An avid chamber musician, Jon Manasse has been featured in New York City programs with The Chamber Music Society of Lincoln Center and at Carnegie Hall’s Weill Recital Hall, Alice Tully Hall, Walter Reade Theatre (on Lincoln Center’s “Great Performers Series”), The Sylvia & Danny Kaye Playhouse and Merkin Concert Hall; at the Aspen Music Festival, Caramoor International Music Festival, Colorado Springs Music Festival, Newport Music Festival, Sarasota Music Festival and France’s Festival International des Arts, as well as the chamber music festivals of Bridgehampton, Cape and Islands, Crested Butte, Georgetown, St. Bart’s, Seattle and Tucson. He has also been the guest soloist with many of the leading chamber ensembles of the day, including The Amadeus Trio and Germany’s Trio Parnassus and the American, Borromeo, Colorado, Lark, Manhattan, Moscow, Orion, Rossetti, Shanghai, Tokyo and Ying String Quartets, and has collaborated with violinist Joshua Bell and pianist Jon Nakamatsu.

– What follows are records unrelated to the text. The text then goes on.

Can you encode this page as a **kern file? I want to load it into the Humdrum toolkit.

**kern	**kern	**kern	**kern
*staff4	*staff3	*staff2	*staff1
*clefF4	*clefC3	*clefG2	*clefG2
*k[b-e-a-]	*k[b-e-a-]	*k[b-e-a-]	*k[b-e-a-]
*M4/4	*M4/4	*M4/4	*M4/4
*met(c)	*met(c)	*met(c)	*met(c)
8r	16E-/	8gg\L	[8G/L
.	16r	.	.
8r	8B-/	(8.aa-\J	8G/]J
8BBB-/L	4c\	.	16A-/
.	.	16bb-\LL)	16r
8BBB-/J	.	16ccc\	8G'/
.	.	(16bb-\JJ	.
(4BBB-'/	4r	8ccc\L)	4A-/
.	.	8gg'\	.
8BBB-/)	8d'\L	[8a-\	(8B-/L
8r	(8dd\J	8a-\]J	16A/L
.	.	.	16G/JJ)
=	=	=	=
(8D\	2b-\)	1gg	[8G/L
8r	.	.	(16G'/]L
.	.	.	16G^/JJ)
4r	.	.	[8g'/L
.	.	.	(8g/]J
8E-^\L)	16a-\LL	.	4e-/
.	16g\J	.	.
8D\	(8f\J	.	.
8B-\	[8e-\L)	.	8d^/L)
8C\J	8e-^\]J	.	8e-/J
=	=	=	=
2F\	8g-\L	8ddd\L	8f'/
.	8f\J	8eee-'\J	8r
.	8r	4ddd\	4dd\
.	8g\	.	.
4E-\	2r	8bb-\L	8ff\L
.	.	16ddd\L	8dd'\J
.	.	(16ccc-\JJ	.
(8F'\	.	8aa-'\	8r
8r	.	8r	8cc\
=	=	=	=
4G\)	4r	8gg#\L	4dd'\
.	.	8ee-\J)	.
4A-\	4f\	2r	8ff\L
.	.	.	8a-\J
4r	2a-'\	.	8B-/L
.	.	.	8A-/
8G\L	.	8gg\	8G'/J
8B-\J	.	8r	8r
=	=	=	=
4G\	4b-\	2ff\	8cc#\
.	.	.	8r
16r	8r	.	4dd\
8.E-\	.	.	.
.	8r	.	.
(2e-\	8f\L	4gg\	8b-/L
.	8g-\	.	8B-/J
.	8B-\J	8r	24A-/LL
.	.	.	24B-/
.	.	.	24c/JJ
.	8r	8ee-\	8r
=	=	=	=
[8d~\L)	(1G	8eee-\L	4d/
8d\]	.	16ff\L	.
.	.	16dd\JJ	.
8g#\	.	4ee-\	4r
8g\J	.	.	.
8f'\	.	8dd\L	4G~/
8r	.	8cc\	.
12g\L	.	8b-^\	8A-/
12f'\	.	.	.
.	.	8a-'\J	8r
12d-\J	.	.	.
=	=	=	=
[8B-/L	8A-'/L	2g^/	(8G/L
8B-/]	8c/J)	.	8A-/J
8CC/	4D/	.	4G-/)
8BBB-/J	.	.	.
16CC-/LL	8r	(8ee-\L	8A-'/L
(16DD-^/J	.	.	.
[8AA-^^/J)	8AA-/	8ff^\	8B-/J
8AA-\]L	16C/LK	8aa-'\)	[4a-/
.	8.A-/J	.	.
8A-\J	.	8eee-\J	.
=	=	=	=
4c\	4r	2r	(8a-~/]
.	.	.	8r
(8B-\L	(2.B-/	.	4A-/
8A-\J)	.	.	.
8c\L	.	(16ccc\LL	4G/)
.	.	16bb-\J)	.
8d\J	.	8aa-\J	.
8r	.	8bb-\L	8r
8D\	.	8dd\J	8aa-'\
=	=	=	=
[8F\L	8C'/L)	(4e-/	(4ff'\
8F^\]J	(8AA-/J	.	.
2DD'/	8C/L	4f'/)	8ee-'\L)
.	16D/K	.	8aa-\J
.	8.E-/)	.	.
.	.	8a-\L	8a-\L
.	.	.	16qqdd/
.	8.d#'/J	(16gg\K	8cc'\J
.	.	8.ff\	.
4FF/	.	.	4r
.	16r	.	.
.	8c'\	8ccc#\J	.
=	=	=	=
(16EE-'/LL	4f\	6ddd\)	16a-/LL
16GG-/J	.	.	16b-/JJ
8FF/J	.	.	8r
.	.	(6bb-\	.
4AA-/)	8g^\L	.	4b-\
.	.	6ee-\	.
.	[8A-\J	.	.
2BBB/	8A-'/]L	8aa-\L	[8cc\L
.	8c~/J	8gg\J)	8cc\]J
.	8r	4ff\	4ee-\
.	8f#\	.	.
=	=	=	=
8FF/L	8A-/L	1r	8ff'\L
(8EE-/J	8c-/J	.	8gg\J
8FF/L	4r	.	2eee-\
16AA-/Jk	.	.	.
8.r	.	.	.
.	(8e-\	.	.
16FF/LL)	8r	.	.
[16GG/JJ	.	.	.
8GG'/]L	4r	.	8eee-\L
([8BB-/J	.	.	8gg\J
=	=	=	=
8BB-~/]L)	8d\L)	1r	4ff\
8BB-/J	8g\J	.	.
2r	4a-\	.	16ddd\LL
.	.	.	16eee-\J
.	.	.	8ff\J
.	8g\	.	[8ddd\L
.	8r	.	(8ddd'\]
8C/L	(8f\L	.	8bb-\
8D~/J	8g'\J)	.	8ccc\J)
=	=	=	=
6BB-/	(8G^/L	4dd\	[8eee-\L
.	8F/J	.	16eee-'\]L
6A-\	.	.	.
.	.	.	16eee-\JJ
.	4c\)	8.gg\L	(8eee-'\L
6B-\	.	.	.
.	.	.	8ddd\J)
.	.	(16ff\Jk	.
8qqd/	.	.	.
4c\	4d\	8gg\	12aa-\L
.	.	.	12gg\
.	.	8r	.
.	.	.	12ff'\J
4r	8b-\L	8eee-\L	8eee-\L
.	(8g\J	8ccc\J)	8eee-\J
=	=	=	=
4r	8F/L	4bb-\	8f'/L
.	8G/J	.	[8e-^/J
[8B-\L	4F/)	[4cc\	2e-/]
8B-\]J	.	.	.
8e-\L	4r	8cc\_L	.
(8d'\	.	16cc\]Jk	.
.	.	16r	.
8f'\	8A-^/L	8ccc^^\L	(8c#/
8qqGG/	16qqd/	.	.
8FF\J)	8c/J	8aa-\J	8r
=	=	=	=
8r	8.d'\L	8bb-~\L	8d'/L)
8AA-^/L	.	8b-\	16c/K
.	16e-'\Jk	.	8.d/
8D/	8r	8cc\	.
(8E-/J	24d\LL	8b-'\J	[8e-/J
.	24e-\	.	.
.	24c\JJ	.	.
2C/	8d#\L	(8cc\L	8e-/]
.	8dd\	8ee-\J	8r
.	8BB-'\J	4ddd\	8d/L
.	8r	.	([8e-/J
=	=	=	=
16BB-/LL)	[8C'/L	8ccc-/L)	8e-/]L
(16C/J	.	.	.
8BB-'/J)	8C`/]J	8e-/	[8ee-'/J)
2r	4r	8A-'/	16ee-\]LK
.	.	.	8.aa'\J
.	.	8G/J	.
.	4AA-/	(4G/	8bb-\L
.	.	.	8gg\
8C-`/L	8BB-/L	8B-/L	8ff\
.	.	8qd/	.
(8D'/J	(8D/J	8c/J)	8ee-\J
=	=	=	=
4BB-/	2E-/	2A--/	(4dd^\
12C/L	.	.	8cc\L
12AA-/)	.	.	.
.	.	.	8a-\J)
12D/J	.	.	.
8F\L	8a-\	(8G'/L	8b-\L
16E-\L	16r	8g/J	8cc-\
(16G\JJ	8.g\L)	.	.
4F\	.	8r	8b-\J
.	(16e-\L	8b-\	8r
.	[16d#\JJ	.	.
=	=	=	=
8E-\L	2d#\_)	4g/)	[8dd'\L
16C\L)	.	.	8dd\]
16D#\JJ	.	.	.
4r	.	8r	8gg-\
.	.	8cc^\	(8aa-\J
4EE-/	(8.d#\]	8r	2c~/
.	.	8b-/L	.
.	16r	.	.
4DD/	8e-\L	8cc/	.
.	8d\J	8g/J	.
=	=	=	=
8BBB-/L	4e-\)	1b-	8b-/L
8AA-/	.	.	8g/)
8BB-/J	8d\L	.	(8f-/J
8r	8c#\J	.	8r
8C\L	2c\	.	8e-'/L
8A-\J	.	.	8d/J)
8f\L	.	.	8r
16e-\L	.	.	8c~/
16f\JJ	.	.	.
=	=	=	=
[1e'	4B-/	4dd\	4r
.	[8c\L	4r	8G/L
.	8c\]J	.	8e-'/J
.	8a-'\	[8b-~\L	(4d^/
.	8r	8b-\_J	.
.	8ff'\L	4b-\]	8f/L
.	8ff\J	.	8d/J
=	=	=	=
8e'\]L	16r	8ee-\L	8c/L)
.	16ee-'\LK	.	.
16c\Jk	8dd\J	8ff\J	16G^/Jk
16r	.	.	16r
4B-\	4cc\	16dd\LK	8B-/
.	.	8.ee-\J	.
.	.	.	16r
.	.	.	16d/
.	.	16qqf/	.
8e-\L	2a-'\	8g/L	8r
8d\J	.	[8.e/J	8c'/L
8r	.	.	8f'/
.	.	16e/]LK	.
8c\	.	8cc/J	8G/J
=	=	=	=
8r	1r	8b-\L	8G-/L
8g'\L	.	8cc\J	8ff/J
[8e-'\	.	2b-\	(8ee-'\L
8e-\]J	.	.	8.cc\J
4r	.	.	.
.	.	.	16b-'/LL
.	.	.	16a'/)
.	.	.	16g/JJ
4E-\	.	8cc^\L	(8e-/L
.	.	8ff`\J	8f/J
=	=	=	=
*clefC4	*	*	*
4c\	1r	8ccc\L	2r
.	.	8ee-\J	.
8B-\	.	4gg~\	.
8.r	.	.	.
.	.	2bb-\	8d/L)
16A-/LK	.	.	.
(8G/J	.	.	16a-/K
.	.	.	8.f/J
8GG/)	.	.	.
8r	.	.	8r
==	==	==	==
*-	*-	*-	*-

Jon Manasse is a graduate of The Juilliard School, where he studied with David Weber. Mr. Manasse was a top prize winner in the Thirty-Sixth International Competition for Clarinet in Munich and the youngest winner of the International Clarinet Society Competition. Currently, he is an official “Performing Artist” of both the Buffet Crampon Company and Vandoren, the Parisian firms that are the world’s oldest and most distinguished clarinet maker and reed maker, respectively. Since 1995, he has been Associate Professor of Clarinet at the Eastman School of Music; in the fall of 2007 Mr. Manasse joined the faculty of his alma mater, The Juilliard School.
Jon Manasse and his Duo partner, the acclaimed pianist Jon Nakamatsu, serve as Artistic Directors of the Cape Cod Chamber Music Festival, an appointment announced during summer 2006.